There’s not much I can say about the poster on the trash can near the “Giardini” vaporetto stop.

Of course that’s not true.  I could say all sorts of things, but there are two main observations that it inspires, which is why I’m mentioning it.

First: Once again, as at the festa the other night, it’s written in English.  I guess they don’t believe any non-English-speaking Italians/Venetians/miscellaneous foreigners are going to be interested.
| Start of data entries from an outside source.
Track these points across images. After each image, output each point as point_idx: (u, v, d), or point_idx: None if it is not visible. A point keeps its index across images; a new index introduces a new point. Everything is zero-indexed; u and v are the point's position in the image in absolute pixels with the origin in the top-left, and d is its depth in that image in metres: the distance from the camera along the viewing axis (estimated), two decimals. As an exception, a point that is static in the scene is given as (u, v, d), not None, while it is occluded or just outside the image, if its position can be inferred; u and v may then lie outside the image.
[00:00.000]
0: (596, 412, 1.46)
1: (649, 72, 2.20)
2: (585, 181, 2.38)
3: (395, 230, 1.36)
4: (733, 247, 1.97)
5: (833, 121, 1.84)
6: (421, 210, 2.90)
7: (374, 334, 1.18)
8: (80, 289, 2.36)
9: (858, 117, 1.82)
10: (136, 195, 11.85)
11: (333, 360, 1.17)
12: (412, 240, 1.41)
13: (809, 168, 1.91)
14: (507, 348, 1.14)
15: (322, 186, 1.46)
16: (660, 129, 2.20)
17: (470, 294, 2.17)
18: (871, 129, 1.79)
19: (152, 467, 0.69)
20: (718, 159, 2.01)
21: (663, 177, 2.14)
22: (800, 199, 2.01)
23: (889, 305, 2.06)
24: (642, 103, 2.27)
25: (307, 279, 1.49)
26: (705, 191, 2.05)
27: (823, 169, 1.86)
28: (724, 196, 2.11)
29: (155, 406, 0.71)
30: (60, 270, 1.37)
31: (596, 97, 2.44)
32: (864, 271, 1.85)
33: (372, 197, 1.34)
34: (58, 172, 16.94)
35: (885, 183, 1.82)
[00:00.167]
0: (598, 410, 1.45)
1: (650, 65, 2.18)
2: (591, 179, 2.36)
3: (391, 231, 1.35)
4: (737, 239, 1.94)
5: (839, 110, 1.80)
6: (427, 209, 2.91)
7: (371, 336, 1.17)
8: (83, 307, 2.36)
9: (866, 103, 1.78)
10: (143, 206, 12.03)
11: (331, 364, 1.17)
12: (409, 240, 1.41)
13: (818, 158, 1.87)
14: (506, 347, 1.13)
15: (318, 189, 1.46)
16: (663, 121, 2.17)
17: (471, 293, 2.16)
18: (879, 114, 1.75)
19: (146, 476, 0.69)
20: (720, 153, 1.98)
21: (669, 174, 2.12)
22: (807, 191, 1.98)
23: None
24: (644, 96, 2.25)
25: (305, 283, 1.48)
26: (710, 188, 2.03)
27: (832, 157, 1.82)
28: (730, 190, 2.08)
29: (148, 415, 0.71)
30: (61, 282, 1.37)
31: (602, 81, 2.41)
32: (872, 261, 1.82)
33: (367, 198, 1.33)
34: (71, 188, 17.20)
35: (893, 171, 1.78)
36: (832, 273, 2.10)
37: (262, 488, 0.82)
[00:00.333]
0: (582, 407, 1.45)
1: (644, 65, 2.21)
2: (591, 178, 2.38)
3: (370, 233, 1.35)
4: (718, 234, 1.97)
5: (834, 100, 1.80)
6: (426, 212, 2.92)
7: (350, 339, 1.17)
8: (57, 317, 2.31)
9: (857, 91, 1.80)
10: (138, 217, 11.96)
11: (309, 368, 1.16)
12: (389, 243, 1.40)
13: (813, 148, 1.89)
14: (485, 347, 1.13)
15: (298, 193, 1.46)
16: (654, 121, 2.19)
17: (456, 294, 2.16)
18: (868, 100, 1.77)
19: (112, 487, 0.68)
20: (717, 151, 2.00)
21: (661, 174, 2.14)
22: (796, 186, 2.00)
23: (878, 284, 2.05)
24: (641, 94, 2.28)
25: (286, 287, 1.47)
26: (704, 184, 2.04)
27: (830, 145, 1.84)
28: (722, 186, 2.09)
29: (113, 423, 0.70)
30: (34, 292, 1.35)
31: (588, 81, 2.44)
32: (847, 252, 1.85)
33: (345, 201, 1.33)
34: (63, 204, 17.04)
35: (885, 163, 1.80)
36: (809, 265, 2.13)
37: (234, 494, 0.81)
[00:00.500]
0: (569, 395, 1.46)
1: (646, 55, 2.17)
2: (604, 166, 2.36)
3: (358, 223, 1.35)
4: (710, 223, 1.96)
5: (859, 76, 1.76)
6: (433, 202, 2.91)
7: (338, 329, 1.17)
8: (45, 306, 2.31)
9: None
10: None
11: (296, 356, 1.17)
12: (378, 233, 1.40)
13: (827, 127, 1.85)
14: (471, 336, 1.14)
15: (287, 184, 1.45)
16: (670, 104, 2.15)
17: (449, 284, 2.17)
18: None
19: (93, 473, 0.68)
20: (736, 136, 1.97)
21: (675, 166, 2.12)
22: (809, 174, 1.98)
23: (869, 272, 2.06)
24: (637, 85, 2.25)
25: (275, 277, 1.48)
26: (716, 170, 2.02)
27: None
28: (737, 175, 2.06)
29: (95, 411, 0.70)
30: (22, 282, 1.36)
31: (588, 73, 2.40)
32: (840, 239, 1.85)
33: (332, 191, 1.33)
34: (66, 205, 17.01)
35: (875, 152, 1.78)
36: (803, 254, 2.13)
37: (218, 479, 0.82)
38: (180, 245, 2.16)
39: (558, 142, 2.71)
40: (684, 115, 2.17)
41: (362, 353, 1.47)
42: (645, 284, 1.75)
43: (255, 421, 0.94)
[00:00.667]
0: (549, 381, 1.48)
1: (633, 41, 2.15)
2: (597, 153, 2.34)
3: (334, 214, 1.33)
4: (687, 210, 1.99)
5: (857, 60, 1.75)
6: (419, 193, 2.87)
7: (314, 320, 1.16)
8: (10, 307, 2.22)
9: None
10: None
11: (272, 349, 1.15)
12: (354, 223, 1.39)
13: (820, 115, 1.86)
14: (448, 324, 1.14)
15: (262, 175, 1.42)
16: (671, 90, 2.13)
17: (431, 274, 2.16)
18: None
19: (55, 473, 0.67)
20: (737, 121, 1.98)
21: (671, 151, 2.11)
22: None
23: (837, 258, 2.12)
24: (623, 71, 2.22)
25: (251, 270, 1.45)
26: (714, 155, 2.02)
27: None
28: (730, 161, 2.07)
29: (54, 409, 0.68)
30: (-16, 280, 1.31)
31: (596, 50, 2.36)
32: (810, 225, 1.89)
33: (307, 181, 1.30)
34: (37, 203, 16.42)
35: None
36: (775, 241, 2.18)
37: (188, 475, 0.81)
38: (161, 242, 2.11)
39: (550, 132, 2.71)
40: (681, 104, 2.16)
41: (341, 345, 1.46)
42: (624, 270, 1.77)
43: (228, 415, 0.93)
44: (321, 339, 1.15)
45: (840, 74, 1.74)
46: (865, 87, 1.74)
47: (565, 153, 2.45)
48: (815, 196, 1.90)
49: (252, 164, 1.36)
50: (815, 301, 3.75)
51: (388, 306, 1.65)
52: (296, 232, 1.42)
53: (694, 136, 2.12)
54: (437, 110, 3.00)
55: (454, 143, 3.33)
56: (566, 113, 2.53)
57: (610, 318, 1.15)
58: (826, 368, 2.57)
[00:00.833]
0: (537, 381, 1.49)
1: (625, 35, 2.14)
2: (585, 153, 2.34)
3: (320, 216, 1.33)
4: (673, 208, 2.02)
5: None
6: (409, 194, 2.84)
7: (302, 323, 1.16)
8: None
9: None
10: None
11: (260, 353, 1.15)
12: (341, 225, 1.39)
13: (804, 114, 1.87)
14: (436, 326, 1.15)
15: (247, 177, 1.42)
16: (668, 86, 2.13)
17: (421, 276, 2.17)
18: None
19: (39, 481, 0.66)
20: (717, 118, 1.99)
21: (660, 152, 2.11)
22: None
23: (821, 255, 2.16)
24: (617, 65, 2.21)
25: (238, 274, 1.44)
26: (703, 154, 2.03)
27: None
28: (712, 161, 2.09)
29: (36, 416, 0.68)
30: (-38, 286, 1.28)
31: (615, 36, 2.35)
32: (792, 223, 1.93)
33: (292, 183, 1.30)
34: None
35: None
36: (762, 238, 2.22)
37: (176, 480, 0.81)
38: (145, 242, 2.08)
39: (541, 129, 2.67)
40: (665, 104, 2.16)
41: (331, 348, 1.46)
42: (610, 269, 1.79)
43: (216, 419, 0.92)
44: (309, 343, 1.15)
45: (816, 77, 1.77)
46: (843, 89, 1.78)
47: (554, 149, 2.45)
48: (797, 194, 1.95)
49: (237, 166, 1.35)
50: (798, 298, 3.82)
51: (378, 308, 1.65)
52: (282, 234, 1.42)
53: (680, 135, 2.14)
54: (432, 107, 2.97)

Or they don’t want non-English-speaking I/V/mfs coming to this event, even if they did happen to be interested.

Or maybe it’s in English because there’s not enough space on the poster for “nan yon aswe entim ak ekselans nan” or “ng isang kilalang-kilala na gabi na may ang quintessential” or even একটি বিশুদ্ধ সঙ্গে অন্তরঙ্গ সন্ধ্যায়.”

Second: It’s not that it promotes a mere concert.

It’s going to be “an intimate evening” with James Taylor in the Piazza San Marco, a event which, on the intimacy scale, certainly beats the stuffing out of Bobby Short at the Carlyle, Sally Bowles at the Kit Kat Klub, or Noel Coward anywhere.

The Piazza San Marco cannot in any way be made to look, sound, or feel intimate, any more than can Beaver Stadium in State College, Pennsylvania, which it resembles more than you might think.  Go Nittany Lions.

But maybe I’m wrong.  Maybe the next time you want to savor an intimate evening with your personal heartthrob, you should plan a candlelight dinner in the Piazza San Marco.  If the racetrack at Belmont isn’t available, I mean.

Sweet Baby James is going to have to work some kind of magic to keep this intimate. Or even quintessential.